From those of us with relatives in the cattle business, thank you, America, for buying Irish beef.
It's been a long time, going back to the mad cow days when the food safety regulators in Washington decreed that Irish beef was not safe. We've come a long way, apparently. Now our beef is not only safe, but it's preferable to the farmed slabs of bovine flesh that pass for meat in the average McDonald's franchise.
Cows in Ireland eat grass, and that grass is always green. Green means organic or sustainable to many consumers, so when you hear about Irish beef you'll hear the word 'green' constantly. There are no massive feed lots in Ireland. There's no room for them, to begin with, and then there's the cost of corn to feed the cattle. The grass is always there, growing merrily in Limerick, Mayo and Clare. How much more sustainable could you get than that?
Apparently, grass-fed beef is all the rage in some American circles, and Irish beef fits the requirement. Now that it's also certified free of mad cow disease, it will be in high demand by those who must have organic, sustainable food that hasn't been exposed to hormones.

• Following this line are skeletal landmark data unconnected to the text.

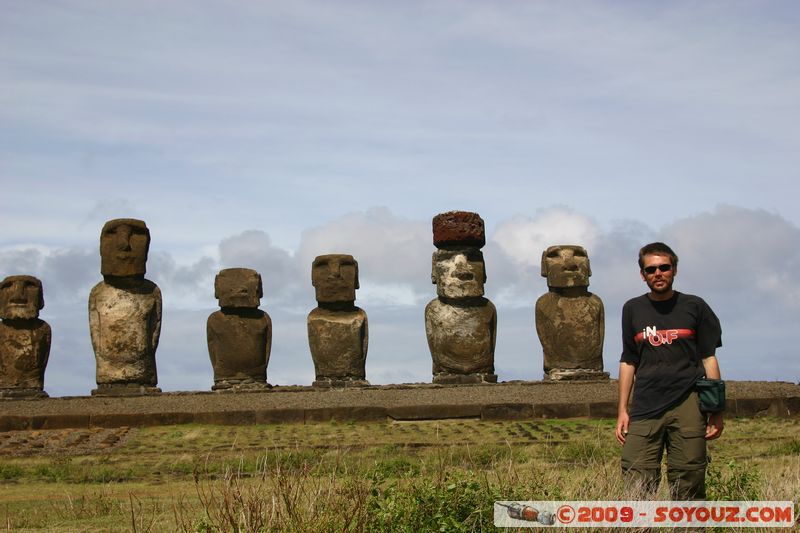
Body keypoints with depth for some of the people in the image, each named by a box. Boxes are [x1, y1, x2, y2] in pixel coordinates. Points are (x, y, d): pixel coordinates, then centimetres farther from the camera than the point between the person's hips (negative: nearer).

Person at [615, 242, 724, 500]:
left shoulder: (694, 306, 8)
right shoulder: (633, 309, 13)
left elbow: (709, 358, 8)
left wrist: (716, 410, 1)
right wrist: (622, 410, 10)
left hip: (687, 404, -1)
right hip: (645, 408, 1)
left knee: (688, 487, -5)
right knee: (636, 485, -8)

The Irish don't pump up their cows with hormones. It costs too much.
Bord Bia is putting together a marketing campaign to heavily promote Irish beef in all its sustainable, grass-fed deliciousness. They'll be dancing in the streets in Kilmallock once the notion catches on about Irish beef being 'green' and safe to eat.
So look for it in your nearest butcher's display case, genuine Emerald Green Irish beef. Sure it costs more. But you're willing to pay extra for the security of knowing that your dinner was grown in the same way that beef has been raised for countless generations in Ireland's cattle country. The Irish certainly can't afford that kind of luxury.
Times are still quite hard, but we're expecting a boom once the cattle industry makes inroads into American markets. And about time, too.